Importance of estimating $\sigma^2$ in linear Statistical model

Question

Statistical model for Complete Randomized design

$y_{ij} = \mu + \tau_i + \epsilon_{ij}$

where, $i$ denotes treatment and $j$ denotes observation.

$i=1,2,...,k\quad and \quad j=1,2,..., n_i$

$y_{ij}$ be a random variable that represents the response obtained on the $jth$ observation of the $ith$ treatment.

$\mu$ is the overall mean of the response $y_{ij}$

$\tau_i$ is the effect on the response of $ith$ treatment.

$\mu_i = \mu + \tau_i$

here $\mu_i$ denotes the true response of the $ith$ treatment.

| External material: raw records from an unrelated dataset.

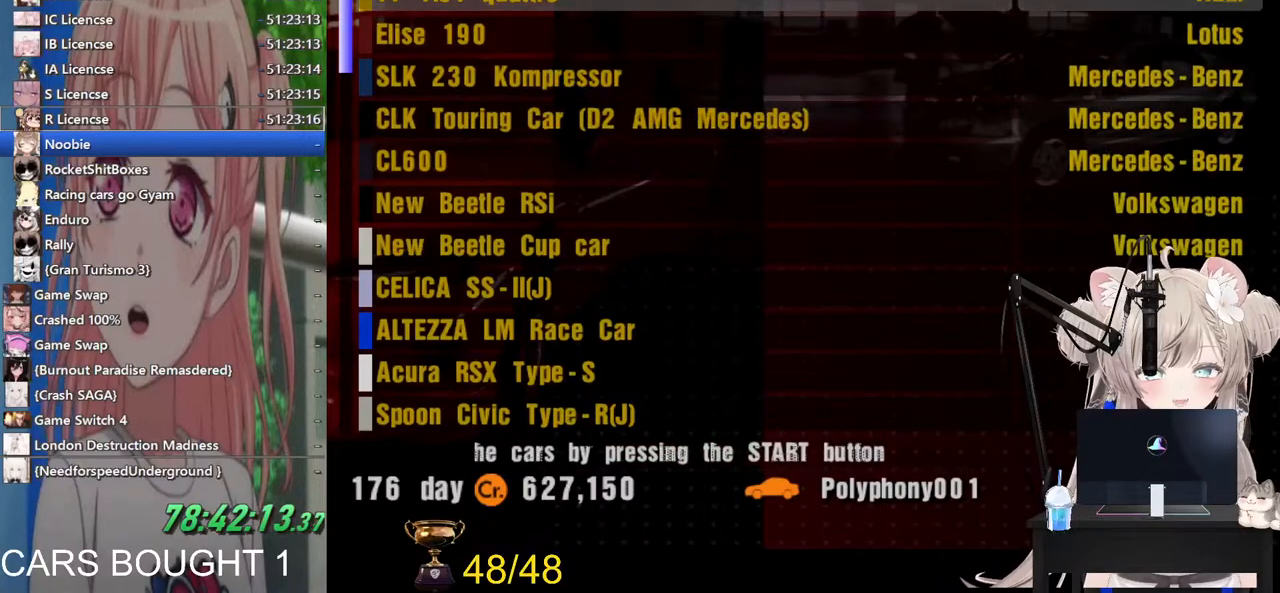
{"buttons": [], "left_stick": "center", "right_stick": "center", "events": []}
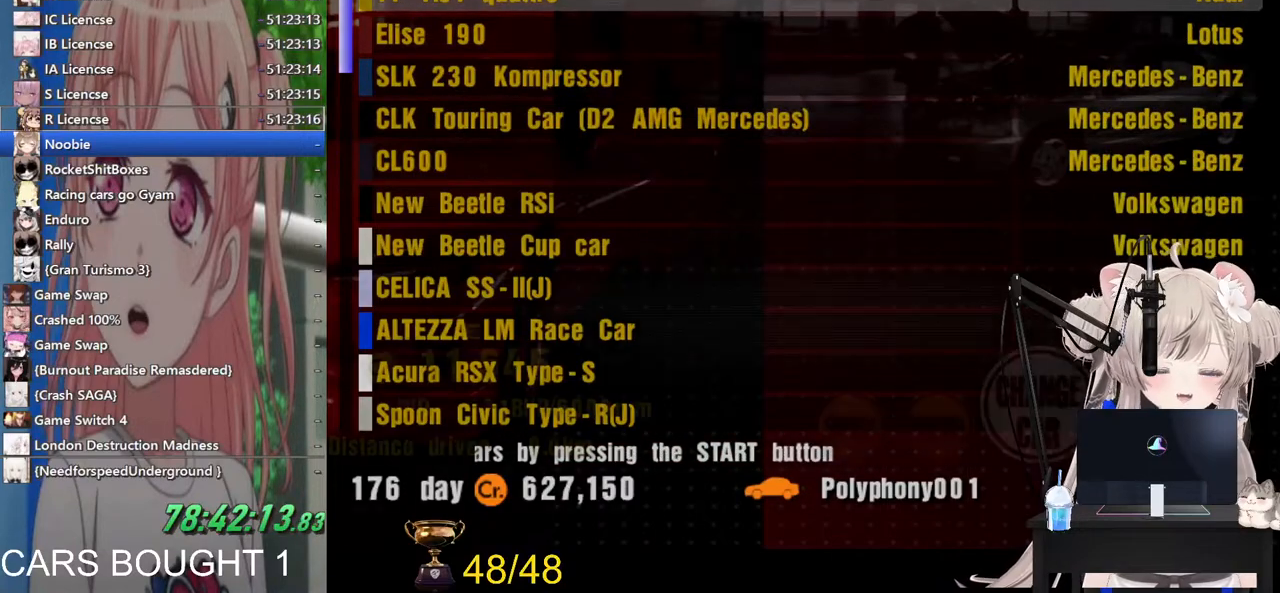
{"buttons": [], "left_stick": "center", "right_stick": "center", "events": []}
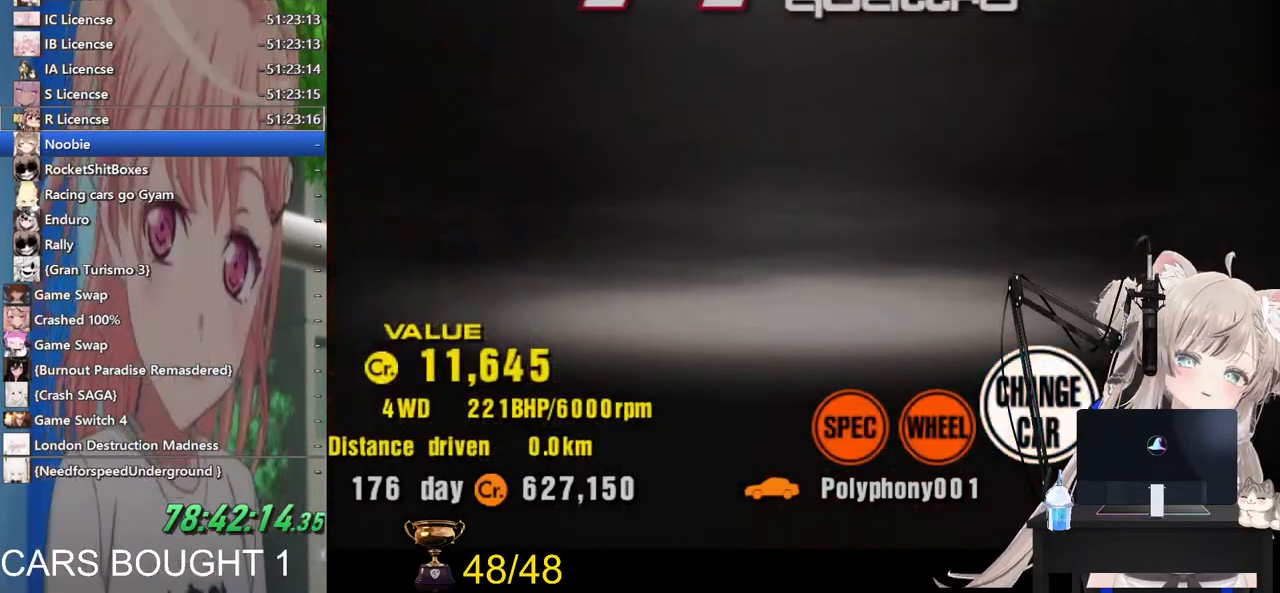
{"buttons": [], "left_stick": "center", "right_stick": "center", "events": [[117, "CROSS", "down"], [333, "CROSS", "up"]]}
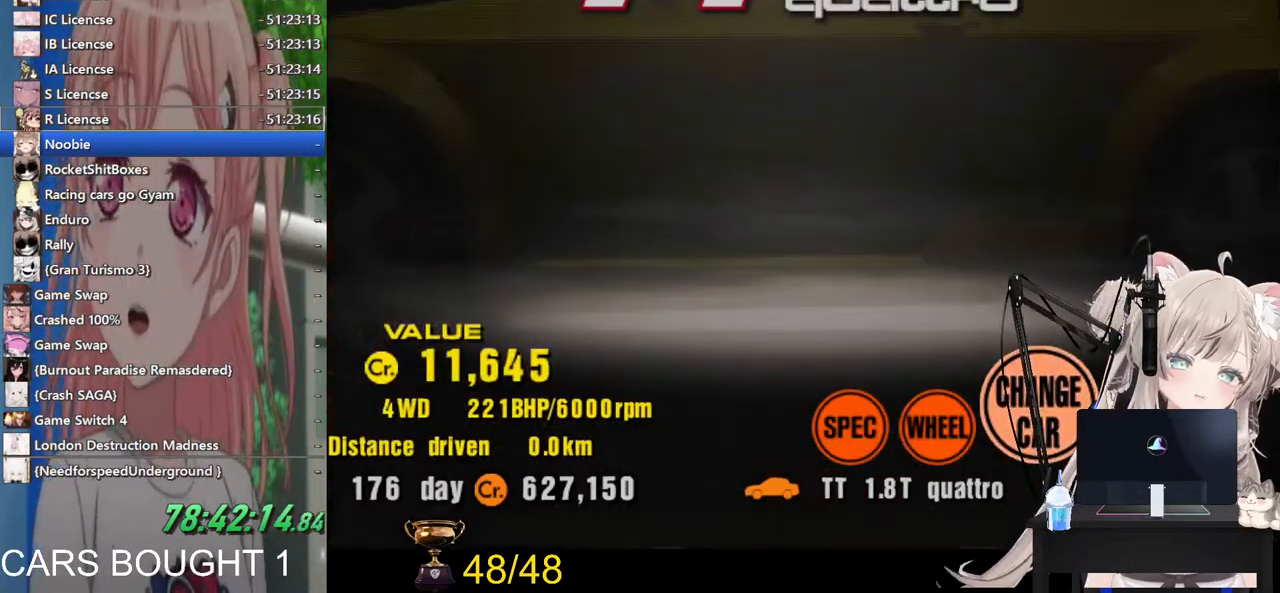
{"buttons": [], "left_stick": "center", "right_stick": "center", "events": []}
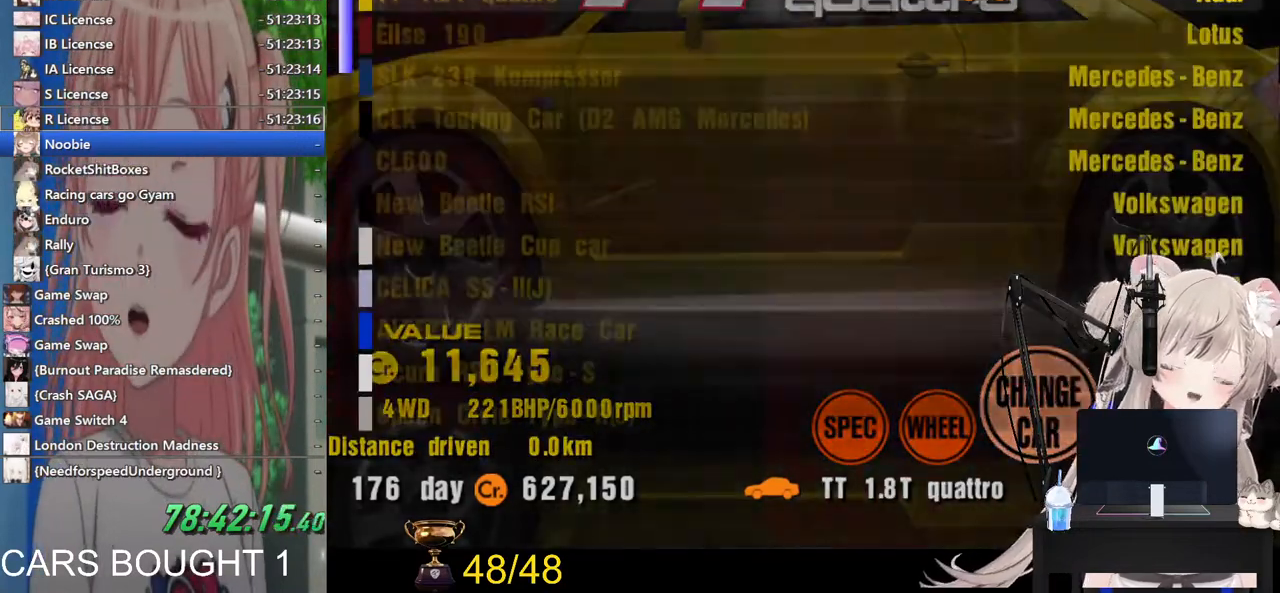
{"buttons": ["SQUARE"], "left_stick": "center", "right_stick": "center", "events": [[33, "SQUARE", "down"], [200, "SQUARE", "up"], [417, "SQUARE", "down"]]}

and $\epsilon_{ij}$ is the random error term represent the sources of nuisance variation that is, variation due to factors other than treatments.

the assumption is $\epsilon_{ij}\sim^{iid} N(0,\sigma^2)$

By Least Square Estimation Procedure we estimate $\mu\quad and\quad\tau_i$.

• Why is it also important to estimate $\sigma^2$? If we do not estimate it , what will be the effect?

Any help including reference will be appreciated.

Answer 1

The usual unbiased estimate of $\sigma^2$ is the error mean square: $$MSE = \sum_i\sum_j (y_{ij}-\bar y_{i*})^2/(n_T-k), \quad n_T=\sum_i n_i$$ If you don't estimate $\sigma^2$, i.e. if you don't compute $MSE$, then:

• no analysis of variance table is available, since in such tables there are:

  • the treatment sum of squares: $$SSTR=\sum_i n_i(\bar y_{i*}-\bar y_{**})^2$$
  • the explained variance, the treatment mean square: $$MSTR=SSTR/(k-1)$$
  • the error (within treatment) variability, the error sum of squares: $$SSE=\sum_i\sum_j(y_{ij}-\bar{y}_{i*})^2$$
  • the unexplained (or residual) variance, the error mean square: $$MSE=SSE/(n_T-k)$$
  • the overall variability, the total sum of squares: $$SSTO=SSTR+SSE$$
• no $F$-test is possible, because an $F$ statistic is defined as $$F^*=\frac{MSTR}{MSE}$$
• no standard error can be computed, therefore no $t$ statistic, no p-value and no confidence interval, since the standard error is defines as $$s=\sqrt{\frac{MSE}{n_i}}$$

In brief, you don't know if you can trust in your results.

If you are looking for a reference, I'd suggest Kutner et al., Applied Linear Statistical Models, Chapter 16.

Answer 2

It is important for making inferences about the how large the treatment effect is, and whether it exists at all. There are usually two hurdles to concluding that a treatment has a causal effect from data, identification and estimation.

Identification: When there is an association between treatment and outcome, does that mean administering the treatment will affect the outcome? With the assumptions you make here (randomized trial) that's the case.

Estimation: Is there actually an association or does it merely look like there is but it's just noise (here, noise would be variation due to factors other than the treatment). This is why you need to estimate $\sigma^2$.

Your least squares estimation procedure will give you point estimates but they might reflect just noise. To get a sense of how different they could have been had we done the experiment again, we need to estimate their standard deviation. This involves estimating $\sigma^2$.

If we don't estimate it and just look at point estimates, we may we fooled by randomness and conclude the treatment has an effect when actually it doesn't. (or conclude it doesn't have an effect when it does have a small one which was drowned by the noise)

For a reference, any introduction to statistical inference covers this topic. See here for how the formulas of the standard deviation of the point estimates include estimates of $\sigma^2$.